- **LISTED ENTRIES**
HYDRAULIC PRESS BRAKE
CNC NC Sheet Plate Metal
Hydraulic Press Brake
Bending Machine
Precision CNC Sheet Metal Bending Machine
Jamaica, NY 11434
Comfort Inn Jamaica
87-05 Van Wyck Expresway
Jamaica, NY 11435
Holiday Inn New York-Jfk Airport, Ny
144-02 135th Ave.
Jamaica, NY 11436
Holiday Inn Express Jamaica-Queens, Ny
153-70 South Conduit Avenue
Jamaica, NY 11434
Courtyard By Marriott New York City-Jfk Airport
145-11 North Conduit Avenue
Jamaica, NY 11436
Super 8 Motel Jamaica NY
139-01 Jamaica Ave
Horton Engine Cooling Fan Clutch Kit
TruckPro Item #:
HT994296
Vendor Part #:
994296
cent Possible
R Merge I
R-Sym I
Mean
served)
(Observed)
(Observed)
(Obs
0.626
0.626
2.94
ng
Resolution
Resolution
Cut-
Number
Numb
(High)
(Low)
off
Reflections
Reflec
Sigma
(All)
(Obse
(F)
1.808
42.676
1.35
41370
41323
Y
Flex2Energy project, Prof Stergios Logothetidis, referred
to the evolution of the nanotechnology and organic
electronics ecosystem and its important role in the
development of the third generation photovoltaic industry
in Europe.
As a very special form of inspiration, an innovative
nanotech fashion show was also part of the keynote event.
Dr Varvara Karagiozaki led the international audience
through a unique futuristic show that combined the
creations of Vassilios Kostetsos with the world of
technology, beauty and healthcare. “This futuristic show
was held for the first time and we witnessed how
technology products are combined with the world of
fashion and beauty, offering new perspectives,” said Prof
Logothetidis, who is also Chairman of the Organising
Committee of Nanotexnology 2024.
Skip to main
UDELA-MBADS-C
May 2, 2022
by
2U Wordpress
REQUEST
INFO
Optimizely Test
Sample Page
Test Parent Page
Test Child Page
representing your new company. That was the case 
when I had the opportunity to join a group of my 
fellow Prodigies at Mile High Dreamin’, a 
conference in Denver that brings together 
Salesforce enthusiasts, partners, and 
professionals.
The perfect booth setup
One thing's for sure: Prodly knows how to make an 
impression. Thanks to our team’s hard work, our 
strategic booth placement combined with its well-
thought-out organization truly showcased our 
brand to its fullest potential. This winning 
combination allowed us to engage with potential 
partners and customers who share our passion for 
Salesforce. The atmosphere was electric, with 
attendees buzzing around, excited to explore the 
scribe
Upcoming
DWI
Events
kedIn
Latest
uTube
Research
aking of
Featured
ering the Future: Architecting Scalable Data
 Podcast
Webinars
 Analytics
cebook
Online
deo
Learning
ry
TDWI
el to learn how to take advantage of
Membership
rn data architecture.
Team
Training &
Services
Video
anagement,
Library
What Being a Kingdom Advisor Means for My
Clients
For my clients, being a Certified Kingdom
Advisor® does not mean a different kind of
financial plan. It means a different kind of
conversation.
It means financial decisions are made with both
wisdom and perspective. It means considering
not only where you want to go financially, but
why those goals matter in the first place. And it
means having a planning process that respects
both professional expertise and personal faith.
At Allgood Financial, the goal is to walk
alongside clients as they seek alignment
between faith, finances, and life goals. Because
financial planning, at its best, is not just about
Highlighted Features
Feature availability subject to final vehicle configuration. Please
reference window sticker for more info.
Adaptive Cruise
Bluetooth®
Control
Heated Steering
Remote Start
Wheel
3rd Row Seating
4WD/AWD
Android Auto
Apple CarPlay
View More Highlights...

- **WHAT YOU ARE ASKED TO DO**
The entries above hold a line with "creations of Vassilios" and a later line with "Salesforce. The atmosphere". Write out exactly those lines and all lines between, nothing more.

- **THE ANSWER**
creations of Vassilios Kostetsos with the world of
technology, beauty and healthcare. “This futuristic show
was held for the first time and we witnessed how
technology products are combined with the world of
fashion and beauty, offering new perspectives,” said Prof
Logothetidis, who is also Chairman of the Organising
Committee of Nanotexnology 2024.
Skip to main
UDELA-MBADS-C
May 2, 2022
by
2U Wordpress
REQUEST
INFO
Optimizely Test
Sample Page
Test Parent Page
Test Child Page
representing your new company. That was the case 
when I had the opportunity to join a group of my 
fellow Prodigies at Mile High Dreamin’, a 
conference in Denver that brings together 
Salesforce enthusiasts, partners, and 
professionals.
The perfect booth setup
One thing's for sure: Prodly knows how to make an 
impression. Thanks to our team’s hard work, our 
strategic booth placement combined with its well-
thought-out organization truly showcased our 
brand to its fullest potential. This winning 
combination allowed us to engage with potential 
partners and customers who share our passion for 
Salesforce. The atmosphere was electric, with 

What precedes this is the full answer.